Steven Covey said in “The 7 Habits of Highly Effective People” that you should “begin with the end in mind.” He was talking about personal development and building habits, but you can take that sentiment and apply it when you plan your lead magnet as well.
One of the worst habits you can fall into is creating lead magnets that don’t go anywhere. You want them to be your first step, not the last step, so you need to think strategically about your funnel and how that’s going to look. In essence, you start with the ultimate offer you want to make and work backwards from there until you get to the starting point – your lead magnet.
Here’s what I mean…
If, for example, your end product is a course on how to create templates in Canva, that would be the product that you ultimately want your new prospects to buy. But, they don’t know you yet, and don’t know if your course would be worth it. So you need to get them to know, like, and trust you before they plunk down their hard-earned cash for your training.
Your funnel should start to build that relationship by giving them the pre-knowledge they need to take your course. This is where you start sharing your expertise and knowledge so that as the new prospect progresses through your funnel, you are always building that relationship until them buying your course becomes a no-brainer decision.
If you think about your course as the end, then the beginning – your lead magnet – could be something that sets them up for creating templates in Canva. So, for example, you could create a short report on the 10 things you need to know before you create your first Canva template.
Or it could be something that shares different places to sell the Canva templates they’ll be making after they take your course. Show them there’s a market for what you’re teaching and then market the course through the lead magnet.
One thing it’s important to remember is that people opting in for lead magnets are looking for a solution to their problems. You want them to know you have that solution… you’ve been where they are, and you know what they’re going through.

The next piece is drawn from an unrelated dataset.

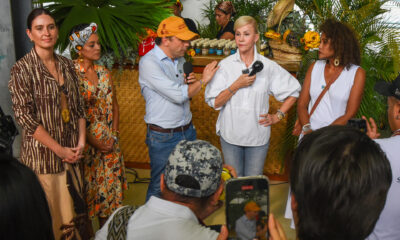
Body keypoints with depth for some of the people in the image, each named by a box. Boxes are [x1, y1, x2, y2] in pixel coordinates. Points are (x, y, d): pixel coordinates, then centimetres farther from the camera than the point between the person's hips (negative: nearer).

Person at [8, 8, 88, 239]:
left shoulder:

Once you have their attention offer them your paid training while also explaining to them why you’re the person to teach them. Share proof of your own results, but don’t go so far as to promise guaranteed results. (The FTC kind of frowns on that.)
The main thing is to build step by step to the final paid offer. So after you plan your lead magnet out, you need to come up with the step between the free offer and the paid course.
It might help if you write down the steps your customer will have to go through to be ready for the paid offer. Then you can create a lead magnet for each of those steps. After all, no one says you should only have one lead magnet! We know different people have different learning styles, so the more lead magnets you have, the more appeal you will have for your audience, and the more options and opportunities you have to share products and services that your new customers might need.
So, to wrap it all up: Start with your offer. Then think about what your prospects need to know before that or what problem they’re trying to solve that you have a solution for. Finally, come up with helpful content that is a natural lead-in to your paid products and or services. By starting with the end in mind, it’s easy to plan your lead magnets and tripwires in a way that will make the ultimate purchase of your paid offer an easy decision for your customers.